## Metin parçası
--------

ÜNİTE 2 (ERGONOMİDE TEMEL KAVRAMLAR)


  • Ergonomi, insanların anatomik özelliklerini, antropometrik karakteristiklerini, fizyolojik kapasite ve toleranslarını göz önünde tutarak, endüstriyel iş ortamındaki tüm faktörlerin etkisi ile oluşabilecek, fiziksel ve psikososyal stresler karşısında, sistem verimliliği ve “insan-makine-çevre” uyumunun temel yasalarını ortaya koymaya çalışan, çok disiplinli bir araştırma ve geliştirme alanıdır.

  • Murrell (1965): Ergonomi insan ve iş çevresi arasındaki ilişkileri çalışan bilimsel incelemedir. Bu bakımdan, çevre terimi ile sadece çevredeki ortamı kapsamaz aynı zamanda insanın ister birey isterse grup içinde olsun, işin organizasyonu, işin yöntemleri, kullanılan alet ve malzemelerini de içerir. Bütün

  • bunlar insanın kendi doğası ile ilgilidir; yani yetenekleri, kapasiteleri ve sınırlarıyla ilgilidir.

--------

## Kayıtlı bilgiler
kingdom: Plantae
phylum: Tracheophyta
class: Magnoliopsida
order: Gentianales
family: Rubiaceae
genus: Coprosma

--------

## Yapılacak işler
1 - Ergonomi metninden "ÜNİTE 2 (ERGONOMİDE" ile "ve geliştirme alanıdır." arasındaki kısmı, bu iki ifade de dahil olmak üzere hiç değiştirmeden yazın.
2 - Ergonomi metnine göre Murrell, ergonomiyi hangi ilişkileri inceleyen bir çalışma olarak tanımlar?

## Alıştırma cevapları
1 -
ÜNİTE 2 (ERGONOMİDE TEMEL KAVRAMLAR)


  • Ergonomi, insanların anatomik özelliklerini, antropometrik karakteristiklerini, fizyolojik kapasite ve toleranslarını göz önünde tutarak, endüstriyel iş ortamındaki tüm faktörlerin etkisi ile oluşabilecek, fiziksel ve psikososyal stresler karşısında, sistem verimliliği ve “insan-makine-çevre” uyumunun temel yasalarını ortaya koymaya çalışan, çok disiplinli bir araştırma ve geliştirme alanıdır.

2 - İnsan ile iş çevresi arasındaki ilişkileri inceleyen bir çalışma olarak tanımlar.